§ **ACTIVITY**
Where a line in the data below includes the word "artistique", count it. State the total and nothing more.
───── AVAILABLE DATA ─────
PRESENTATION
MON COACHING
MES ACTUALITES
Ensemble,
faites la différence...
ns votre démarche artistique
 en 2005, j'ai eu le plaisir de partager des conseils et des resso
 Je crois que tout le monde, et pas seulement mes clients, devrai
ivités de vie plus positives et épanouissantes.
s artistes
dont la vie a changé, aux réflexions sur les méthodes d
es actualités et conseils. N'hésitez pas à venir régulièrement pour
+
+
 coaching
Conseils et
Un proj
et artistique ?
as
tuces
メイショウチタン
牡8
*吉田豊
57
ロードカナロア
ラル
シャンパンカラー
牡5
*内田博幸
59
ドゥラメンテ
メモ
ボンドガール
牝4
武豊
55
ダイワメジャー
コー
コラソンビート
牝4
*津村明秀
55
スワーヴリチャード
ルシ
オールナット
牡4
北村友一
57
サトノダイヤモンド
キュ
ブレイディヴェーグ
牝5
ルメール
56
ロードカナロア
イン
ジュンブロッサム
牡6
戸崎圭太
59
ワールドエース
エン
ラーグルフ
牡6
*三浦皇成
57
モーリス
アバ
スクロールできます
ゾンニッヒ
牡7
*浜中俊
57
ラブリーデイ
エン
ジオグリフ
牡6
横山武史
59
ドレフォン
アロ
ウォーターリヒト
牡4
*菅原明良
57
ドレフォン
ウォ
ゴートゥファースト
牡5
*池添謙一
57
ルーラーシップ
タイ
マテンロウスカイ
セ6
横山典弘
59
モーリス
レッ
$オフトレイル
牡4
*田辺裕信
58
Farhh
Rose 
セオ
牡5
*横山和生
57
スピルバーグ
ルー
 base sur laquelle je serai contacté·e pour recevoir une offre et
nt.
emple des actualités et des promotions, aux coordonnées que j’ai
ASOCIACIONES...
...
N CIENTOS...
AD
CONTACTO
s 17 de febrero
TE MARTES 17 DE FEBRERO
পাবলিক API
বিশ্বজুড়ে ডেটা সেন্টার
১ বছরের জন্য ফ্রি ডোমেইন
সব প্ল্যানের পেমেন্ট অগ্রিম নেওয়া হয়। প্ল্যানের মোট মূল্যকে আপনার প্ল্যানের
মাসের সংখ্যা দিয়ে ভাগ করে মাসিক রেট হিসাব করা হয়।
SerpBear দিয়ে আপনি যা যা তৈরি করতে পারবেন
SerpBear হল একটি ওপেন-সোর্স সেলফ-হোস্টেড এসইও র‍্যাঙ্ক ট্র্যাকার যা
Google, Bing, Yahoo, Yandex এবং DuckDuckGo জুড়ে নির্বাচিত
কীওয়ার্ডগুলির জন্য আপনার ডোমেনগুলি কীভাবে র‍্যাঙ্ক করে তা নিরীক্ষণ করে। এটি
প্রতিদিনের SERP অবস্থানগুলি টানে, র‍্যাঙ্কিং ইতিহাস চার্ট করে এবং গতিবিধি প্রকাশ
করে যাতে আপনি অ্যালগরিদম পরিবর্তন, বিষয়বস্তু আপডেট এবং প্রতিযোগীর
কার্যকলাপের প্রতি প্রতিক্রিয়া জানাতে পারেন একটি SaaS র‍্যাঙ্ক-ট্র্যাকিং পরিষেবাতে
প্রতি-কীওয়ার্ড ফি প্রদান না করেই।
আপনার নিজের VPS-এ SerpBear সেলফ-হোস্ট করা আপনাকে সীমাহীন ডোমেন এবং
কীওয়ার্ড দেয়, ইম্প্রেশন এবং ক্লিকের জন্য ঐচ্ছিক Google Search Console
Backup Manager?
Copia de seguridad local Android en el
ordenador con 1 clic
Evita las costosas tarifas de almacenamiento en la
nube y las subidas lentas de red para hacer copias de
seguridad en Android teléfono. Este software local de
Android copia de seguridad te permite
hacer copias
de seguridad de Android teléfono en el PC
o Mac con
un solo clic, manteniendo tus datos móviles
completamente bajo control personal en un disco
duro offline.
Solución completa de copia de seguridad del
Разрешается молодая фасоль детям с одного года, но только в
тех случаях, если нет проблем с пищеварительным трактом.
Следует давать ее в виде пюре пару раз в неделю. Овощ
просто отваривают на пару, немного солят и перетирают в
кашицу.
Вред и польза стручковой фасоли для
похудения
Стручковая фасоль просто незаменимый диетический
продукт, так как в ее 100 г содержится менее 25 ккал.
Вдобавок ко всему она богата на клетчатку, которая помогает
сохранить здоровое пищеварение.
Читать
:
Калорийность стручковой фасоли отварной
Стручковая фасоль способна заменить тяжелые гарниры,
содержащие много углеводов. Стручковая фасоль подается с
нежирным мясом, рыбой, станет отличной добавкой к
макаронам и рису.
─────
§ **ANSWER FOR THE TASK**
2